By Dr Moin Qazi
India is currently in the midst of an attempt to modernise its financial services. As individuals move into the electronic financial space, the year 2017 becomes an important milestone. It marks India’s epochal transition from a cash economy to a cashless, digital one.
The right steps to go cashless
The innovation of the Aadhar is perhaps India’s singular contribution to accelerating development through biometric technology in the social sector. In its World Development Report for 2016, the World Bank lauds the Aadhar system, stating that “[a] digital identification system such as India’s Aadhaar, by overcoming complex information problems, helps willing governments promote the inclusion of disadvantaged groups.”
The number of monthly payments made digitally has increased 24 times from $15 million in November 2016 to $359 million in March 2017. The government’s BHIM app, a UPI-based mobile application, launched by Prime Minister Narendra Modi in December 2016, was downloaded 23 million times during the last five months.
Furthermore, the Indian financial technology market is forecasted to touch $2.4 billion by 2020, a two-fold increase from the current market size of $1.2 billion. As per a Google BCG report, India has the second largest number of mobile subscriptions in the world, with over 1 billion users. Approximately 240 million of these consumers use smartphones. This number is projected to increase to over 520 million by 2020. Low-cost Internet-based transactions and business efficiency owing to technological advancements are expected to kill physical banks in the next five or six years according to NITI Aayog CEO Amitabh Kant.
It’s not all an upward sloping curve
The digital medium is now seen as the most potent tool for narrowing the divide between the wealthy elite and the ever expanding middle class. However, there are several challenges peculiar to India that may constrain a full-scale digital transition in the foreseeable future. On the surface, this transition may not appear to be profoundly deep. But as it pans out, the tectonic shift will have much wider implications; policy executors will have to contend with diverse and exponential societal changes. A report released in 2016 by industry body Assocham estimated that as many as 950 million Indians did not have any kind of internet access yet.
An unavoidable paradigm shift
The race to digitalisation, therefore, cannot be a sprint. India culturally believes in cash and a paradigm shift in thinking will need time and resources. It will actually involve a migration to new social and cultural patterns and habits. There are marked demographic and class issues built into India’s cashless transition. The tech class will have to get a better grasp of the impact on the ground. India speaks 438 languages, according to The Economist, each with multiple dialects and scripts.

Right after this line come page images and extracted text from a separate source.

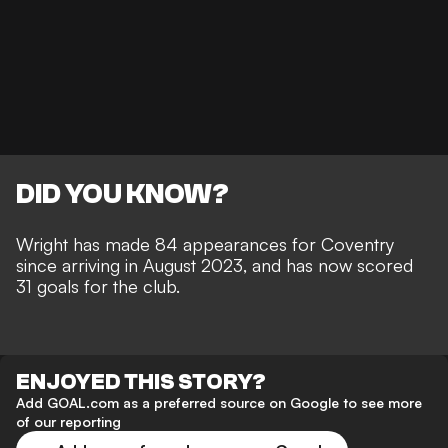
DID YOU KNOW?
Wright has made 84 appearances for Coventry
since arriving in August 2023, and has now scored
31 goals for the club.
ENJOYED THIS STORY?
Add GOAL.com as a preferred source on Google to see more
of our reporting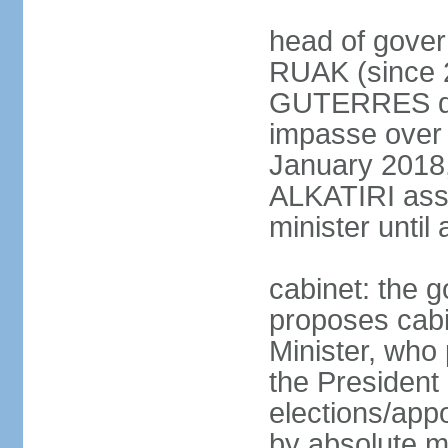
head of gover
RUAK (since 2
GUTERRES dis
impasse over 
January 2018,
ALKATIRI assu
minister unti
cabinet: the g
proposes cabi
Minister, who
the President 
elections/appo
by absolute ma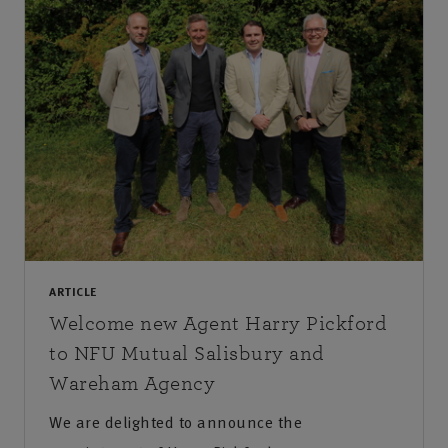
ARTICLE
Welcome new Agent Harry Pickford
to NFU Mutual Salisbury and
Wareham Agency
We are delighted to announce the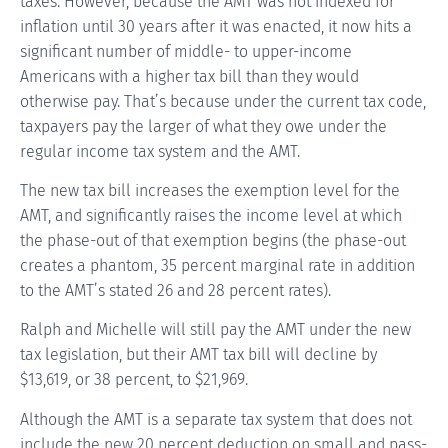
taxes. However, because the AMT was not indexed for
inflation until 30 years after it was enacted, it now hits a
significant number of middle- to upper-income
Americans with a higher tax bill than they would
otherwise pay. That’s because under the current tax code,
taxpayers pay the larger of what they owe under the
regular income tax system and the AMT.
The new tax bill increases the exemption level for the
AMT, and significantly raises the income level at which
the phase-out of that exemption begins (the phase-out
creates a phantom, 35 percent marginal rate in addition
to the AMT’s stated 26 and 28 percent rates).
Ralph and Michelle will still pay the AMT under the new
tax legislation, but their AMT tax bill will decline by
$13,619, or 38 percent, to $21,969.
Although the AMT is a separate tax system that does not
include the new 20 percent deduction on small and pass-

Geographical and cultural diversity have large-scale implications. The aversion of the “other India” to digital finance is connected to a larger aversion to everything that has to do with technology. This stems from a lack of trust in and comfort using technology. Women often face additional barriers: limited access to mobile phones, lower literacy levels, less confidence in using technology, and restrictions on travel or social interaction.
Need for governance with a difference
Changing the financial framework is also not enough. Consumers will have to walk that extra mile if they want to reap the harvest of these new financial tools. The new revolution will have better chances of success if it is driven less by financial punditry and more by empathetic governance. People take to new technologies when they see clear benefits, have greater confidence in the markets and services, find it convenient and can afford it. The painful reality is that providers too often focus on short-term incentives at the expense of long-term consumer trust and loyalty.
Understanding the cashless service providers
Managing the agent network is the most critical post-launch success factor. Agents conduct the cash-in and cash-out functions, enabling customers to convert cash into electronic money and back again in convenient locations. In the eyes of the customer, the agent is the face of the company. This means that the agent can either build or destroy trust and credibility. Many providers focus on building their agent networks as fast as possible, without careful attention to the agents’ business case and profitability. Experts suggest three key tenets in managing an agent network: (1) grow the customer base and the network in tandem; (2) understand agent economics and risk — the business case for agents is not that simple and (3) only enrol agents who have the right skills and dedication, and prepare to train and retrain.
Building inclusive digital economies requires the collective action of the government, industry, financiers, and civil society. Before speeding ahead, we need to build the infrastructure, align the policies, and create the tools that will enable the poor to comfortably board the digital train.